• _What the exercise asks_:
Copy out, line for line, the stretch of the records from the line containing "ಕೊಲ್ಲೂರು | ಕೊಡಚಾದ್ರಿಯಿಂದ" through the line containing "HISTORY 閲覧履歴". Leave the pictures out of your answer.
Start of Information
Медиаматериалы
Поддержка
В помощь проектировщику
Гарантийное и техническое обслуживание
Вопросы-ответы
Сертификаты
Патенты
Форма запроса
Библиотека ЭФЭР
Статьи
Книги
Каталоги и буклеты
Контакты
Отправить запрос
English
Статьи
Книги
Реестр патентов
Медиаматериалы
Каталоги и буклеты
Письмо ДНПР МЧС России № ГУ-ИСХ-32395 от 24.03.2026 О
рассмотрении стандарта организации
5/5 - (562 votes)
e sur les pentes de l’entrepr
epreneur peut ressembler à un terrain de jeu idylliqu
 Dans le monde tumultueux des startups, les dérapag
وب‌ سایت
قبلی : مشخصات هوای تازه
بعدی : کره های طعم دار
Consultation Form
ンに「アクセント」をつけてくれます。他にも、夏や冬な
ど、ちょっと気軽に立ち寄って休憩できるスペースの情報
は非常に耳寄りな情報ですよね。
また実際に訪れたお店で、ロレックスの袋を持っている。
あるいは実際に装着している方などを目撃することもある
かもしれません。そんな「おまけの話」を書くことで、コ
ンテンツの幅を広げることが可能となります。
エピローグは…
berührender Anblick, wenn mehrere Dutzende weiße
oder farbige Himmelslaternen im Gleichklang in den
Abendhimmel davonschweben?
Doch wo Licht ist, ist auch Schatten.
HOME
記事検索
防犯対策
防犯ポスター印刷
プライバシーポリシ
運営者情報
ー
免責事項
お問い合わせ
End of Information
Start of Information
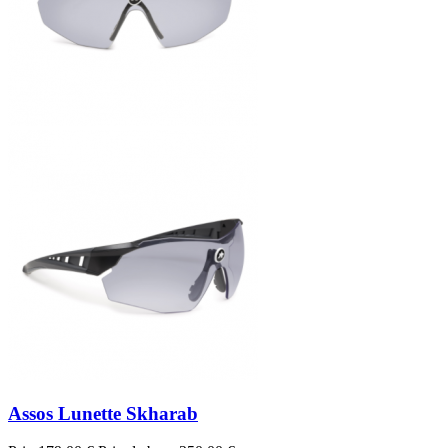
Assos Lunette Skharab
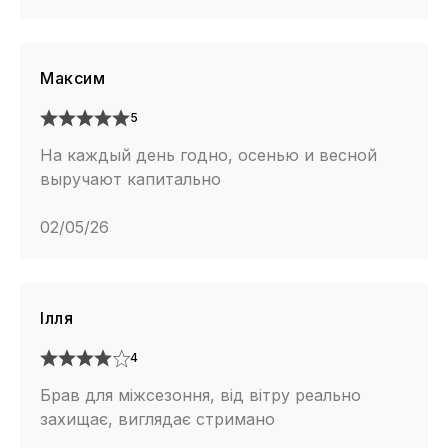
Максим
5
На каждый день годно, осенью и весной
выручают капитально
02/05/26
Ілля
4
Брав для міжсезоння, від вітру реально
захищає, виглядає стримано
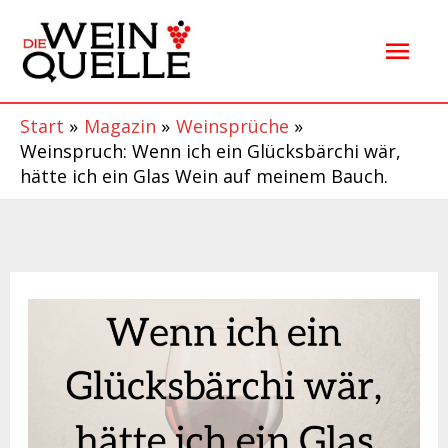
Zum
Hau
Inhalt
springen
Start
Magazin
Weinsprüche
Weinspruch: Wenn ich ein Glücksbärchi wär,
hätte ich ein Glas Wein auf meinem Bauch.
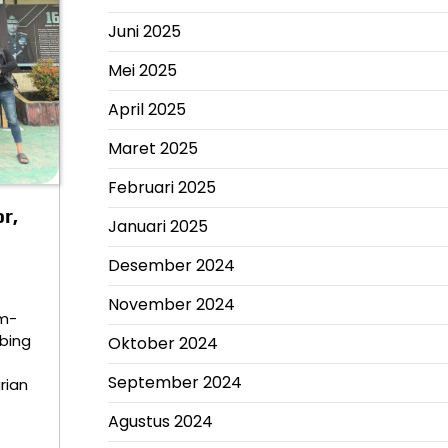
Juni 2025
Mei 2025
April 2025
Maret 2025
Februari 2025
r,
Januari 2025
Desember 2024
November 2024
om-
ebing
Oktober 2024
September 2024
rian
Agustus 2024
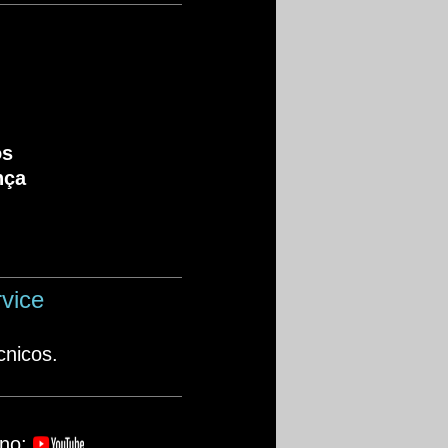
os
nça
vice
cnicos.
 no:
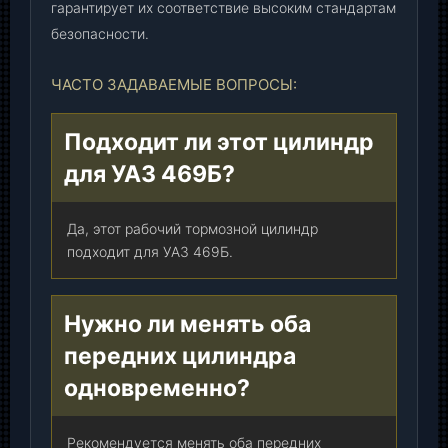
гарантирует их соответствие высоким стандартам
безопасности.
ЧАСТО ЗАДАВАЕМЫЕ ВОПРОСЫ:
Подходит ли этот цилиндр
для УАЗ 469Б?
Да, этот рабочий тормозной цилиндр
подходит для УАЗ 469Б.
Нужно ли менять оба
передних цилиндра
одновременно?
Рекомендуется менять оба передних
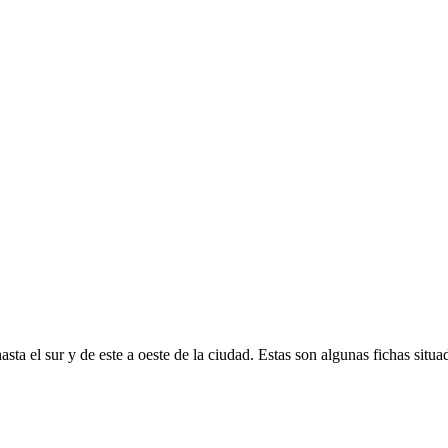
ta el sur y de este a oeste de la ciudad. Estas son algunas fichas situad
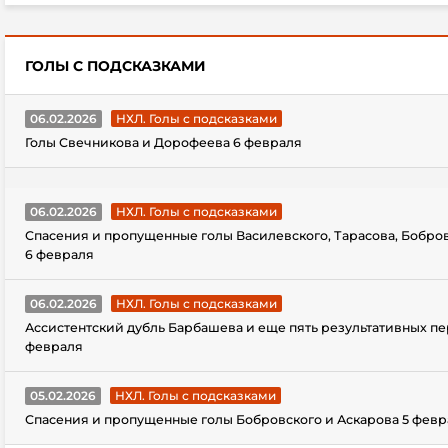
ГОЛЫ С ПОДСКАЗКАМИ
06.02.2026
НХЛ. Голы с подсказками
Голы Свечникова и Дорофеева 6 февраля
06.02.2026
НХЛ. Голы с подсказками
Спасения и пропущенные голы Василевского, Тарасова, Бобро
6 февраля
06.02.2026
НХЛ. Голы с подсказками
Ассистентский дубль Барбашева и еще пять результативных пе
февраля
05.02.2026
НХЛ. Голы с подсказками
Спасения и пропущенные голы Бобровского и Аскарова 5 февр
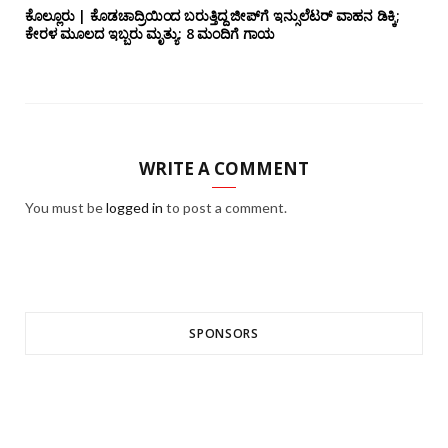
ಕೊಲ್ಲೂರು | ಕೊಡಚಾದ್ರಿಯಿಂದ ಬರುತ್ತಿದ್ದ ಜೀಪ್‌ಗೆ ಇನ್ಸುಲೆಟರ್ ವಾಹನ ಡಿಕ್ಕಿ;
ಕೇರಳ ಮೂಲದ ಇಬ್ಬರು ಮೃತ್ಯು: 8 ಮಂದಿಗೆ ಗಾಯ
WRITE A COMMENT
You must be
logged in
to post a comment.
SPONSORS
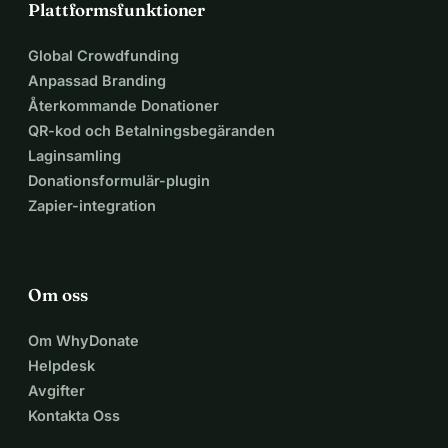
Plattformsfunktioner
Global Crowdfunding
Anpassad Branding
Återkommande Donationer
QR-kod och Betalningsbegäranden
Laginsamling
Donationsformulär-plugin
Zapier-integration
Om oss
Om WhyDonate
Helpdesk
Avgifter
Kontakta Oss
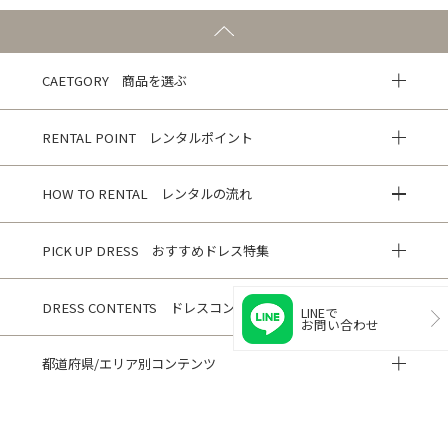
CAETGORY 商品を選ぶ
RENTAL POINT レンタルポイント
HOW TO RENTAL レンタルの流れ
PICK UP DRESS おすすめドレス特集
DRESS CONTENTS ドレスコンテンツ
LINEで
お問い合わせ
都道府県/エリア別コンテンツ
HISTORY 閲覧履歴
End of Information
• _Written solution_:
ಕೊಲ್ಲೂರು | ಕೊಡಚಾದ್ರಿಯಿಂದ ಬರುತ್ತಿದ್ದ ಜೀಪ್‌ಗೆ ಇನ್ಸುಲೆಟರ್ ವಾಹನ ಡಿಕ್ಕಿ;
ಕೇರಳ ಮೂಲದ ಇಬ್ಬರು ಮೃತ್ಯು: 8 ಮಂದಿಗೆ ಗಾಯ
WRITE A COMMENT
You must be
logged in
to post a comment.
SPONSORS
Plattformsfunktioner
Global Crowdfunding
Anpassad Branding
Återkommande Donationer
QR-kod och Betalningsbegäranden
Laginsamling
Donationsformulär-plugin
Zapier-integration
Om oss
Om WhyDonate
Helpdesk
Avgifter
Kontakta Oss
CAETGORY 商品を選ぶ
RENTAL POINT レンタルポイント
HOW TO RENTAL レンタルの流れ
PICK UP DRESS おすすめドレス特集
DRESS CONTENTS ドレスコンテンツ
LINEで
お問い合わせ
都道府県/エリア別コンテンツ
HISTORY 閲覧履歴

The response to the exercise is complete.